Centro Cardiologico Monzino, IRCCS, Milan, Italy; Dept. of Clinical Sciences and Community Health, Cardiovascular Section, University of Milano, Milano, Italy.
Cardiovascular Department, Division of Cardiology, Azienda Sanitaria Universitaria Integrata and University of Trieste, Trieste, Italy.
Int J Cardiol. 2017 Dec 1;248:252-256. doi: 10.1016/j.ijcard.2017.07.071.
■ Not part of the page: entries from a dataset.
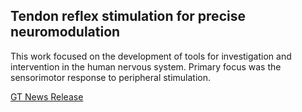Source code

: ## Tendon reflex stimulation for precise neuromodulation

This work focused on the development of tools for investigation and intervention in the human nervous system. Primary focus was the sensorimotor response to peripheral stimulation. 


[GT News Release](https://research.gatech.edu/if-i-had-hammer-simple-tool-enable-remote-neurological-examinations)


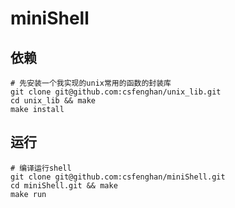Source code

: # miniShell

## 依赖
    # 先安装一个我实现的unix常用的函数的封装库
    git clone git@github.com:csfenghan/unix_lib.git
    cd unix_lib && make
    make install

## 运行
    # 编译运行shell
    git clone git@github.com:csfenghan/miniShell.git
    cd miniShell.git && make
    make run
A reduced cardiac output (CO) response during exercise is a major limiting factor in heart failure (HF). Oxygen consumption (VO) is directly proportional to CO. Peripheral mechanisms via arteriovenous oxygen difference (Δ(a-v)O) play a pivotal role in chronic HF. We hypothesized a weak correlation between peak VO and peak CO with a greater Δ(a-v)O variability in most severe HF.
We analyzed 278 HF patients (NYHA II-III) who performed maximal cardiopulmonary exercise test with non-invasive CO measurement by inert gas rebreathing.
Median peakVO, CO and Δ(a-v)O were 0.96 (0.78-1.28) L/min, 6.3 (5.1-8.0) L/min and 16.0 (14.2-18.0) mL/100mL respectively, with a linear relationship between VO and CO: CO=5.3×VO+1.13 (r=0.705, p<0.001). Patients were grouped according to exercise limitation. Group 1 (101 patients) peakVO<50% pred: peakVO 0.80 (0.67-0.94) L/min, peakCO 5.6 (4.7-6.5) L/min, peakΔ(a-v)O 14.8 (12.9-17.1) mL/100mL. Group 2 (89 patients) peakVO≥50-<65% pred: peakVO 1.02 (0.84-1.29) L/min, peakCO 6.4 (5.1-8.0) L/min, peakΔ(a-v)O 16.7 (15.0-18.5) mL/100mL. Group 3 (88 patients) peakVO≥65% pred: peakVO 1.28 (0.93-1.66) L/min, peakCO 8.0 (6.2-9.7) L/min, peakΔ(a-v)O 16.8 (14.6-18.3) mL/100mL. A peakVO and peakCO linear relationship was observed in Group 1 (r=0.381, p<0.001), Group 2 (r=0.756, p<0.001) and Group 3 (r=0.744, p<0.001).
With worsening HF we observed a progressive reduction of peak CO and peak VO. However in most compromised patients also peripheral mechanisms play a role as indicated by reduced Δ(a-v)O.
运动时心输出量(CO)的减少是心力衰竭(HF)的主要限制因素。耗氧量(VO)与 CO 直接成正比。通过动静脉氧差(Δ(a-v)O)的外周机制在慢性 HF 中起着关键作用。我们假设在大多数严重 HF 中,峰值 VO 与峰值 CO 之间的相关性较弱,而 Δ(a-v)O 的变异性更大。
我们分析了 278 名接受最大心肺运动试验(通过惰性气体再呼吸进行无创 CO 测量)的 HF 患者(NYHA II-III)。
中位峰值 VO、CO 和 Δ(a-v)O 分别为 0.96(0.78-1.28)L/min、6.3(5.1-8.0)L/min 和 16.0(14.2-18.0)mL/100mL,VO 与 CO 呈线性关系:CO=5.3×VO+1.13(r=0.705,p<0.001)。根据运动限制将患者分组。第 1 组(101 例)峰值 VO<50%预测值:峰值 VO 0.80(0.67-0.94)L/min,峰值 CO 5.6(4.7-6.5)L/min,峰值 Δ(a-v)O 14.8(12.9-17.1)mL/100mL。第 2 组(89 例)峰值 VO≥50-<65%预测值:峰值 VO 1.02(0.84-1.29)L/min,峰值 CO 6.4(5.1-8.0)L/min,峰值 Δ(a-v)O 16.7(15.0-18.5)mL/100mL。第 3 组(88 例)峰值 VO≥65%预测值:峰值 VO 1.28(0.93-1.66)L/min,峰值 CO 8.0(6.2-9.7)L/min,峰值 Δ(a-v)O 16.8(14.6-18.3)mL/100mL。第 1 组(r=0.381,p<0.001)、第 2 组(r=0.756,p<0.001)和第 3 组(r=0.744,p<0.001)均观察到峰值 VO 和峰值 CO 的线性关系。
随着 HF 的恶化,我们观察到峰值 CO 和峰值 VO 逐渐降低。然而,在大多数病情严重的患者中,外周机制也发挥了作用,这表明 Δ(a-v)O 降低。